→ SOURCE PASSAGE:
---
W3C

– DRAFT –
Improving Web Advertising BG

13 July 2021

Attendees

Present
apireno_groupm, aramzs, arnaud_blanchard, bLeparmentier, bmay, Brendan_IAB_eyeo, btsavage, charlieharrison, dialtone, ErikAnderson, eriktaubeneck, GarrettJohnson, hober, imeyers, jdelhommeau, jrosewell, Karen, kris_chapman, lbasdevant, mallory, mjv, mserrate, nics, nlesko, seanbedford, wbaker
Regrets
-
Chair
Wendy Seltzer
Scribe
Karen, Karen Myers

Meeting minutes

Wendy: audio working?

[Yes]

Wendy: Looking at the agenda...

Agenda-curation, introductions

Wendy: Agenda curation and introductions; followed by
… a presentation on the shared storage API
… Josh Karlin will speak
… other questions asked have been addressed at the FLEDGE WICG meeting
… and the minutes of that meeting were linked for people's attention
… and probably follow up questions to that discussions will continue in the WICG-TurtleDove threads
… Then dashboard highlights, agenda+ and AOB
… anything to add to agenda or a future meeting?
… Any introductions? Anyone new to the group who would like to introduce themselves?

Shared Storage API Draft [Josh Karlin] https://github.com/pythagoraskitty/shared-storage

Wendy: Ok, let's move to Josh
… are you ready? Thanks for joining us

Josh Karlin, Google

Josh: Thanks for inviting me; the API is new
… give a brief overview of what its intent is

<wseltzer> https://github.com/pythagoraskitty/shared-storage

Josh: ask for some feedback
… we plan to get it into a Community Group
… and have regular calls about it
… As you are aware, Chrome and other browsers are attempting to do partitioning at site level; to prevent cross-site tracking
… privacy documentation
… benefits to prevent cross-site tracking
… but also impacts third party widgets and personalized advertizing
… these APIs have to poke the smallest holes
… cross-site date does eventually leak, but do as little as possible
… poking holes, but minimize
… one API is shared storage
… examples, cross-site A/B for lift and reach measurement
… Let me talk about what it is
… In this world of everything being partitioned, it is one thing that is not
… [missed]
… something must be different
… You can write to shared storage ffrom anywhere
… but only read from it
… Like JS environment
… a pure functionalist
… call or read all you want on shared storage
… assimilate data across sites
… can read it, but cannot tell anyone
… what are various ways to take useful information about users
… and do it in a way that is privacy safe
… two gates we are proposing
… Simplest is to think about an aggregate
… aggregate metrics
… here is some shared info
… info about user
… send an aggregate report to server
… and say, give me aggregate, like an Instagram of what they look like
… an aggregate of all the users
… you can imagine how this can be used for reach
… Each time there is impression I can write to shared storate
… once a week...find out how many times a user saw a certain set of ads
… and write report about how many times user saw the ad
… then the adtech can reach out to ad reporting server and find out how many times ad was seen in total
… Other things you can do with this
… a matter of performing an aggregate report

<MpalmerGroupM> Is Josh sharing slides via a different channel from the webex?
---
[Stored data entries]
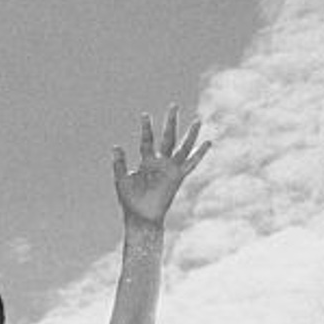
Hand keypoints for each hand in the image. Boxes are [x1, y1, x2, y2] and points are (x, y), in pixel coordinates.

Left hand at [112, 106, 208, 226]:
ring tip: (197, 120)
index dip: (146, 128)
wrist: (141, 217)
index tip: (144, 114)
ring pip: (182, 147)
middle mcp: (160, 162)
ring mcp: (170, 169)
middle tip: (173, 105)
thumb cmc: (130, 201)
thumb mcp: (121, 179)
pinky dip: (199, 154)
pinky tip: (208, 142)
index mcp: (147, 161)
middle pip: (167, 137)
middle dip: (170, 122)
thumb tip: (116, 145)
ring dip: (190, 134)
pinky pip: (191, 163)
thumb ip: (119, 163)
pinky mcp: (178, 176)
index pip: (147, 140)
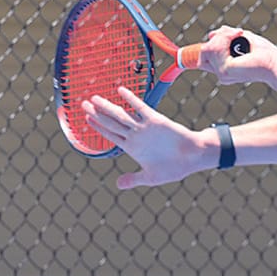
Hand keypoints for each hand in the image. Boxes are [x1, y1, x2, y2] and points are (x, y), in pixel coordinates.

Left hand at [81, 88, 213, 188]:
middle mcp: (135, 135)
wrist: (193, 157)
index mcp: (132, 147)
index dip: (98, 127)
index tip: (86, 119)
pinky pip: (140, 108)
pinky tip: (120, 91)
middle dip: (96, 113)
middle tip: (82, 103)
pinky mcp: (155, 121)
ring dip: (107, 107)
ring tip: (93, 98)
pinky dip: (131, 99)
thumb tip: (118, 184)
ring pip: (121, 115)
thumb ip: (134, 179)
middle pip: (111, 122)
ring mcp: (144, 127)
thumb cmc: (175, 168)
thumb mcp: (151, 177)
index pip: (110, 135)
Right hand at [196, 26, 276, 85]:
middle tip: (238, 33)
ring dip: (224, 36)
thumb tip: (210, 35)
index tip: (207, 40)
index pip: (201, 59)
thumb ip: (225, 37)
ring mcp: (222, 74)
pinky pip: (214, 48)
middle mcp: (221, 74)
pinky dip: (226, 37)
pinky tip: (238, 37)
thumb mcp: (241, 40)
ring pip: (208, 47)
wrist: (275, 63)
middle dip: (220, 36)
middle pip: (204, 49)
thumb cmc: (263, 52)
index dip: (200, 49)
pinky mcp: (225, 70)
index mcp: (223, 69)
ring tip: (240, 35)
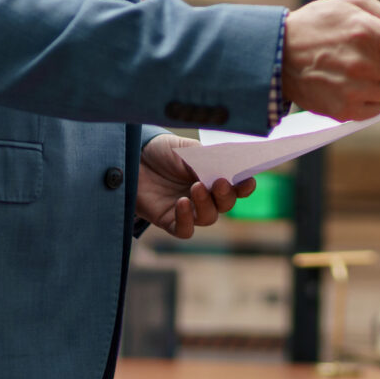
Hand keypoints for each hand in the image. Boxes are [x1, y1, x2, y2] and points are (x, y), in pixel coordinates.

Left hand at [136, 134, 254, 239]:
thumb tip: (223, 169)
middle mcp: (203, 195)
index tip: (248, 181)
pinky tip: (182, 203)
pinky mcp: (169, 220)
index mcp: (212, 175)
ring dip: (206, 205)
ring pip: (208, 218)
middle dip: (226, 195)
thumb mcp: (185, 149)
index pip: (235, 186)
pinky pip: (185, 229)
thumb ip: (204, 159)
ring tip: (196, 188)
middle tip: (219, 182)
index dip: (244, 186)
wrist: (131, 157)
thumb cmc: (161, 151)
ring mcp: (187, 209)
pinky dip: (187, 219)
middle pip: (225, 204)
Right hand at [280, 0, 379, 121]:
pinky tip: (352, 81)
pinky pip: (378, 107)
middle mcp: (364, 65)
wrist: (276, 53)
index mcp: (369, 34)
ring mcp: (355, 91)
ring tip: (360, 64)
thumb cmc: (320, 23)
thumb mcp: (355, 4)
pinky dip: (373, 95)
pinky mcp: (345, 110)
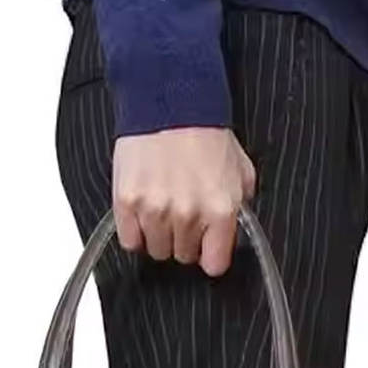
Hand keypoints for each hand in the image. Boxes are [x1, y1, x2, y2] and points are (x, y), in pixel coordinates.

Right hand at [112, 127, 255, 276]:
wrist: (169, 102)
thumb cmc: (204, 132)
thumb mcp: (240, 169)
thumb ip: (240, 203)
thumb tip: (232, 227)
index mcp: (220, 210)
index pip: (214, 264)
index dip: (210, 255)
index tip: (206, 246)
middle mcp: (188, 215)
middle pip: (183, 256)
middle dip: (184, 239)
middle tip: (182, 211)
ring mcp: (155, 211)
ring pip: (156, 251)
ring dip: (159, 234)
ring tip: (162, 205)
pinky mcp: (128, 204)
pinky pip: (130, 241)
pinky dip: (135, 231)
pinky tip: (143, 209)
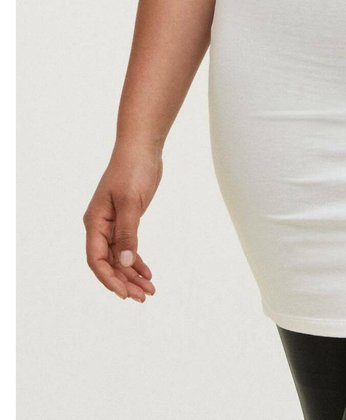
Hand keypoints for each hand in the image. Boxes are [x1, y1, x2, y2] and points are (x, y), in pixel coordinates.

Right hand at [83, 143, 162, 300]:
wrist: (142, 148)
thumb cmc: (132, 170)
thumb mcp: (131, 202)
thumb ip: (127, 233)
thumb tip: (125, 263)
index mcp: (95, 222)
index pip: (97, 259)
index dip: (109, 278)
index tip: (124, 293)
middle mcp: (100, 226)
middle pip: (109, 262)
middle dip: (124, 281)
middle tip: (143, 297)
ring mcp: (113, 224)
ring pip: (120, 257)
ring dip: (132, 274)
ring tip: (149, 290)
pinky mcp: (126, 221)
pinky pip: (128, 247)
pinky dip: (137, 261)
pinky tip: (147, 273)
---
→ ACTIVITY 1:
Output the part of the meeting minutes starting with "Wendy: Looking at" and going on through "a future meeting?", copied word for word.
→ ACTIVITY 2:
Finish out the next part of the meeting minutes on web advertising, picking up after the last line shown.

→ EXPECTED OUTPUT 1:
Wendy: Looking at the agenda...

Agenda-curation, introductions

Wendy: Agenda curation and introductions; followed by
… a presentation on the shared storage API
… Josh Karlin will speak
… other questions asked have been addressed at the FLEDGE WICG meeting
… and the minutes of that meeting were linked for people's attention
… and probably follow up questions to that discussions will continue in the WICG-TurtleDove threads
… Then dashboard highlights, agenda+ and AOB
… anything to add to agenda or a future meeting?

→ EXPECTED OUTPUT 2:
Josh: with enough reports and details, even in aggregate you can learn things about people

<wseltzer> [no slides]

Josh: If you have questions on aggregate restrictions, I can put you in touch with my team
… Lift report
… Open up shared storage

<MpalmerGroupM> thanks wendy

Josh: and have it return one of five
… list of URLs
… going to provide shared storage, and have it display in fenced frame

<wseltzer> [Shared Storage explainer ]

Josh: work its doing is choosing a URL to display
… not be a leak of info from shared storage to worklet
… worklet returns an opaque URL
… if this is an A/B experimment
… and this user, using simple math, user should not see ad in question, so give them A instead of B ad
… this would work cross-site
… works like a generic filter
… based on what you know about cross-site info, based on info
… Cannot give it 100 ads or the world of ads
… but narrow to 2-5 ads
… use if for that
… that is pretty much it in a nutshell
… It is unpartitioned storage, you can write to from anywhere
… slow leakage
… get to it via URL reporting or from fenced frame
… so that's it
… Any questions?

Bmay: A couple questions
… can do all at once or one at a time

Josh: one at a time

Bmay: can you say what an append call does?

Josh: concatonates to a string

Bmay: Are keys ordered?

Josh: I don't know

Bmay: since API returns an empty string; doesn't make sense for key to have no values
… should there be a call to set with not value

Josh: yes, something to discuss; good for Github repot

Bmay: Failure responses it provides?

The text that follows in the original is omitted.